A team from Whitehead Institute for Biomedical Research in the US, however, has found that SARS-CoV-2 can infect sensory neurons, leading to changes in the cells’ gene expression.

These findings may help to explain how the virus causes symptoms in the peripheral nervous system, laying a foundation for researchers to develop treatments.

“There is clearly a clinical effect of SARS-CoV-2 infection on sensory neurons, such as on smell and taste, and we did not know what might be the cause,” said Rudolf Jaenisch, Whitehead Institute Founding Member.

“Knowing that the virus can infect and probably alter the function of the cells gives us a hint of what the cause might be,” added Jaenisch, who is also a professor of biology at the Massachusetts Institute of Technology.

In the study, published in the journal iScience, the team differentiated induced pluripotent stem cells into human sensory neurons in the lab. They confirmed that the cells had differentiated into sensory neurons by checking that they expressed key genes specific to that cell type.

Next, the researchers tested to see if the sensory neurons expressed ACE2, the gene encoding the protein that SARS-CoV-2 uses to gain entry into human cells. They found that the sensory neurons did express ACE2, at a level comparable to other cell types known to be infected by the virus — a first indication that sensory neurons likely could be infected.

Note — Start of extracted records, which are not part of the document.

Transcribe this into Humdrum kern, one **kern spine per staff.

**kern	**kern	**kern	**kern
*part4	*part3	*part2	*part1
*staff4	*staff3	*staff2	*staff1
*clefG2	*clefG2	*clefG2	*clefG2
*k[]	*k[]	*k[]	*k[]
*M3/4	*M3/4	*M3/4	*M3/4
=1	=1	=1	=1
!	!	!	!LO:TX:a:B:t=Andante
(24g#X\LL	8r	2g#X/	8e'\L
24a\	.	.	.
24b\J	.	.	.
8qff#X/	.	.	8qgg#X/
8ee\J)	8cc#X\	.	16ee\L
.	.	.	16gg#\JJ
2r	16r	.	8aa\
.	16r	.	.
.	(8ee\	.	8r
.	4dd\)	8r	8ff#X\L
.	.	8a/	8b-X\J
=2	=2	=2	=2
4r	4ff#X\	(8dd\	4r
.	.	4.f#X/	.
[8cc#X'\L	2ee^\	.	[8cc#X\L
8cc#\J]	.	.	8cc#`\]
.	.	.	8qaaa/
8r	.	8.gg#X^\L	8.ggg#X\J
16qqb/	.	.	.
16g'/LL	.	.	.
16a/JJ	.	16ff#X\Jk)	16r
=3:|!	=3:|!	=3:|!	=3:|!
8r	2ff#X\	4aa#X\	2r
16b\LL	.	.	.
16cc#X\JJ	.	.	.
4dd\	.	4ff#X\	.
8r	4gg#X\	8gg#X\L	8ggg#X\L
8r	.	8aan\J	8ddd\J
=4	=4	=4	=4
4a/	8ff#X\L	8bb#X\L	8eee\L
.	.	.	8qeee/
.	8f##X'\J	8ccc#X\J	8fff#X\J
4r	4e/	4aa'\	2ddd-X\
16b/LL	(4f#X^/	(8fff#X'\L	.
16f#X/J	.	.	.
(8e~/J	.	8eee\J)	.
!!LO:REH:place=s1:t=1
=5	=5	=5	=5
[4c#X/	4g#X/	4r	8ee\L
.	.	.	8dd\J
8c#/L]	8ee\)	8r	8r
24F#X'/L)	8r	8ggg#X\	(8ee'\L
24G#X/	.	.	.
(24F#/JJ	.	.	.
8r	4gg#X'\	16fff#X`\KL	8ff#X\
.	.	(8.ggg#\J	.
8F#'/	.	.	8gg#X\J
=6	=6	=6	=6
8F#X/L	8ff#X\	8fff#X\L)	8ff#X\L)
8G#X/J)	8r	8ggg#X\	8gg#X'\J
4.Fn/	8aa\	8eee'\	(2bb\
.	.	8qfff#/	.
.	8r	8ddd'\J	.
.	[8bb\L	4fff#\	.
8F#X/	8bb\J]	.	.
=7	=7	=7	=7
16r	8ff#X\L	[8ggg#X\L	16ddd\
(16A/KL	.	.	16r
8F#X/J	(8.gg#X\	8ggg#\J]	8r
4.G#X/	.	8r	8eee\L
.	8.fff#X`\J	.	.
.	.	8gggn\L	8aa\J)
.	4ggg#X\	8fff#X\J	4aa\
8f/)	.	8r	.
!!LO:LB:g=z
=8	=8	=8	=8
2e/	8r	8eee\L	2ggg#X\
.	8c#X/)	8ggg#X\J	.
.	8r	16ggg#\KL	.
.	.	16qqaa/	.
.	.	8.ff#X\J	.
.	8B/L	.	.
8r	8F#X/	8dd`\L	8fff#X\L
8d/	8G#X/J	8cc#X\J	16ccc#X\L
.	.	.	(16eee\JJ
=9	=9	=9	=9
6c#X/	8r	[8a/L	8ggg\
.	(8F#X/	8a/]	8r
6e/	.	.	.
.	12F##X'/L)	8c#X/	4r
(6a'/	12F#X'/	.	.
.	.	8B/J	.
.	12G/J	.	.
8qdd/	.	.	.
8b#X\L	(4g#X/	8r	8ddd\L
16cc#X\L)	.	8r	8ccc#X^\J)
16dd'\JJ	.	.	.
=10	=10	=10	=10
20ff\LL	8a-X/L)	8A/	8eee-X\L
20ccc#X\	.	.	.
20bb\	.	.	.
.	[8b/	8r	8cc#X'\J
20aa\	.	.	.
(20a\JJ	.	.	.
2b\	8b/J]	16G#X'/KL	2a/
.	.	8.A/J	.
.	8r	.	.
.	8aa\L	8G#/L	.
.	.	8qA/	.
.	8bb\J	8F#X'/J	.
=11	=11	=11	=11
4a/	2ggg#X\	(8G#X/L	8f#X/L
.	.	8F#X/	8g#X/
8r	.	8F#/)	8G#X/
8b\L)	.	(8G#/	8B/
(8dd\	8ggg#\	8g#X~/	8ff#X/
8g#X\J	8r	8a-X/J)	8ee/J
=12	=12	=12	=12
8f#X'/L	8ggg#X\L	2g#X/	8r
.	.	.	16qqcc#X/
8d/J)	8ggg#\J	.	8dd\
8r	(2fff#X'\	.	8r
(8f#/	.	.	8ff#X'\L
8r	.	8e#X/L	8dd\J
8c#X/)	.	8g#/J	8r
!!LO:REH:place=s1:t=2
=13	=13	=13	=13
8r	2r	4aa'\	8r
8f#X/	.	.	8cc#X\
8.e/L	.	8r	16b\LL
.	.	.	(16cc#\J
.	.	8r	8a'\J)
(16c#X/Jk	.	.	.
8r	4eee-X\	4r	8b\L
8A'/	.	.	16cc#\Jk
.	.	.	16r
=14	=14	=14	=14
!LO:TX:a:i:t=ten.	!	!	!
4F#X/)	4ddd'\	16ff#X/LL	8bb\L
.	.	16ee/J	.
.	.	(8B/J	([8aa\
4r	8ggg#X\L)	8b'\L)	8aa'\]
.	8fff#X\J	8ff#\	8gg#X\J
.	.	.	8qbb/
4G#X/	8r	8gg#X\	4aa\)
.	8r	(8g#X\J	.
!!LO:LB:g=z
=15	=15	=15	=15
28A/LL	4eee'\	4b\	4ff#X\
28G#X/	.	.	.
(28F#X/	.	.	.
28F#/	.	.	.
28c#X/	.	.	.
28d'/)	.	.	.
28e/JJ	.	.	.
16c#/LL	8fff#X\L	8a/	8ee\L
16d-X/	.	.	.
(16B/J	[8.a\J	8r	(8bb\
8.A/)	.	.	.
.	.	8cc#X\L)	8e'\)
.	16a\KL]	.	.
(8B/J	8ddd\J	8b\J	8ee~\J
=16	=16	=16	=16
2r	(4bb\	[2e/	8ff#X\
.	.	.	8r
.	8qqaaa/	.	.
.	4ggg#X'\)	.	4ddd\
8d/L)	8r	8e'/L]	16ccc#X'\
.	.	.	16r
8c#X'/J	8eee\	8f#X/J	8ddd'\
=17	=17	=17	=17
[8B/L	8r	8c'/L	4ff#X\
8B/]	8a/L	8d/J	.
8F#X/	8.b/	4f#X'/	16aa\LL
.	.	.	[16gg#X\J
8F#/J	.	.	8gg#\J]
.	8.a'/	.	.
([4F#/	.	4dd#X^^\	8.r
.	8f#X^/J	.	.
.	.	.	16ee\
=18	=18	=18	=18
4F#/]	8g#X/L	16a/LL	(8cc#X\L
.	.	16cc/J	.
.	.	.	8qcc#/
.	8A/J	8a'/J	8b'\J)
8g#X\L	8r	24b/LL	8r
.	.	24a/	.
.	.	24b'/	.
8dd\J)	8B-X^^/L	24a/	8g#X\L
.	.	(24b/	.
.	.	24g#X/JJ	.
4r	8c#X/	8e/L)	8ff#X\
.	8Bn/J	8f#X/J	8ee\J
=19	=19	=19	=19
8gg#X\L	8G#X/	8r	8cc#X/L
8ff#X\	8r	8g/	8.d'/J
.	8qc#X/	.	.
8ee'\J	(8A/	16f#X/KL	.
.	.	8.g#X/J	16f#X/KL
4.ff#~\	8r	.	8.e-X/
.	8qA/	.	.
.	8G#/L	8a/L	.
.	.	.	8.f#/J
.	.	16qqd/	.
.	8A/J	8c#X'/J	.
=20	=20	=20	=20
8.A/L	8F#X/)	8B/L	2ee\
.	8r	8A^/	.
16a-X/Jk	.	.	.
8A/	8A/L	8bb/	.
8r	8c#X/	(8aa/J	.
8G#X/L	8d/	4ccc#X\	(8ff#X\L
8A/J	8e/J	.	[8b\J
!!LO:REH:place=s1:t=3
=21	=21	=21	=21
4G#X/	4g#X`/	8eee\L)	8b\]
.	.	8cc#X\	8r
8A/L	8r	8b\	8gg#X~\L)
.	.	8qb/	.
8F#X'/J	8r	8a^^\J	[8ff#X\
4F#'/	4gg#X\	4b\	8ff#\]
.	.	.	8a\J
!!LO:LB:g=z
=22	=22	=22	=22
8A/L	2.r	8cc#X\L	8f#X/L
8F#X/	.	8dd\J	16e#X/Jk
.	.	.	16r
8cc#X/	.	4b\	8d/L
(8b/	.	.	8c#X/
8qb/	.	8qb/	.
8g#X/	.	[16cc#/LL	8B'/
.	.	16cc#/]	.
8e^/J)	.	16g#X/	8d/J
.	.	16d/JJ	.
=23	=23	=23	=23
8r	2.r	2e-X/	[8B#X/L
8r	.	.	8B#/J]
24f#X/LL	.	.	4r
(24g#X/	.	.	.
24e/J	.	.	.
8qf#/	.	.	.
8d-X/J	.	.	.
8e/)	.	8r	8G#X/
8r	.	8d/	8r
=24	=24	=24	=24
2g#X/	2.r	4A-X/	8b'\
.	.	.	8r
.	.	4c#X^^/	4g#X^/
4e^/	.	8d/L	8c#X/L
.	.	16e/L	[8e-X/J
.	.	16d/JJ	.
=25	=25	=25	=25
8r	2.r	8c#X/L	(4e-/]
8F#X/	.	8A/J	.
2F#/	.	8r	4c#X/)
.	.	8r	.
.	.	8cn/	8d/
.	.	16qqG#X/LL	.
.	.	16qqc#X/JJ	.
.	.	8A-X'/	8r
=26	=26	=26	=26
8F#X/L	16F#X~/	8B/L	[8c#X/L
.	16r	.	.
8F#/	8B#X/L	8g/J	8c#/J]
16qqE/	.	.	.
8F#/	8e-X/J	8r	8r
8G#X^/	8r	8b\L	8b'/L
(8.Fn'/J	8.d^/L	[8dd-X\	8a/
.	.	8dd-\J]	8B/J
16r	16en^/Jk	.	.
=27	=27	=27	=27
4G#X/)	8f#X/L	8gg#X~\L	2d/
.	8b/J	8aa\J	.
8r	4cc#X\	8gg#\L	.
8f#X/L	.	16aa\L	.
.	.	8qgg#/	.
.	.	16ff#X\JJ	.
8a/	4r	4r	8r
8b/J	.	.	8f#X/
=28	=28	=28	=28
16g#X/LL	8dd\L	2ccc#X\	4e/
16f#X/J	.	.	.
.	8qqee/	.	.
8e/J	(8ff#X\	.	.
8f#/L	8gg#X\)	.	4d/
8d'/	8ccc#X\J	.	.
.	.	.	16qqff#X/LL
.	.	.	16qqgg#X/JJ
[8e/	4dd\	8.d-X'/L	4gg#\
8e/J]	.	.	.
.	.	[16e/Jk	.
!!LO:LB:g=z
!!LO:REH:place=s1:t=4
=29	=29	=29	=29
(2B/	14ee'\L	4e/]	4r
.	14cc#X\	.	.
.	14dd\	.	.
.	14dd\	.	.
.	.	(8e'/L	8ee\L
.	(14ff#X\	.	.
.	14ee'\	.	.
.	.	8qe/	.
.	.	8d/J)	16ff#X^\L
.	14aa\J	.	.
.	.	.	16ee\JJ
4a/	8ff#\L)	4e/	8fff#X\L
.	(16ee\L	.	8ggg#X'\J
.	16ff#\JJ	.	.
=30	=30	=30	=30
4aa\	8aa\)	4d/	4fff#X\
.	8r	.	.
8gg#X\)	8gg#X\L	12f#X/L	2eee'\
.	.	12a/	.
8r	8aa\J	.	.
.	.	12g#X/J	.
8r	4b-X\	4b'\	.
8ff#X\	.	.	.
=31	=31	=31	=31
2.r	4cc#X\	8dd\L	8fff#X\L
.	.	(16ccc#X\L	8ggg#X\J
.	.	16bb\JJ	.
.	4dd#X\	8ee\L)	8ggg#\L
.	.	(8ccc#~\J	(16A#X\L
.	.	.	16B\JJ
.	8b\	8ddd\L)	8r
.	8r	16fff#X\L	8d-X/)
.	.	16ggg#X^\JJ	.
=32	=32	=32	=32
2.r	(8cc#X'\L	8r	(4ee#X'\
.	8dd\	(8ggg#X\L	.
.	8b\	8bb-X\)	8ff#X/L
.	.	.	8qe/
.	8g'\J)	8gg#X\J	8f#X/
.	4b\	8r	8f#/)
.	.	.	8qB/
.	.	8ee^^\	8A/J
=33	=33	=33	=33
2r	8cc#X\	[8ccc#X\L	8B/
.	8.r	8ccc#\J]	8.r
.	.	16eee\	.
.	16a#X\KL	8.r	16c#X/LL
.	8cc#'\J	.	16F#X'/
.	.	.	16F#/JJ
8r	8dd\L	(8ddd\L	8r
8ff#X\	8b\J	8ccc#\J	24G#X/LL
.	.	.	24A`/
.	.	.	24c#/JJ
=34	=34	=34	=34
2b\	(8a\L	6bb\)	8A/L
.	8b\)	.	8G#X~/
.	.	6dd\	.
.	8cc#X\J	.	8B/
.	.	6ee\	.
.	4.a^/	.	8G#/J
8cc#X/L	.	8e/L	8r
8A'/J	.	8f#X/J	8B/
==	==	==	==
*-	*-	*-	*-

The researchers then exposed the sensory neurons to three strains of SARS-CoV-2, the original WA1/2020 strain, and the Delta and Omicron strains that caused surges in Covid infection.

The researchers sequenced RNA from the sensory neurons and found that all three strains of the virus infected some portion of the sensory neurons.

Omicron infected the lowest percentage of cells within the same timeframe, suggesting that it is slower than the other strains to infect sensory neurons. This finding could help to explain why Omicron infection leads to lower rates of loss of taste and smell than the previous strains did, but further research would be needed to prove a connection.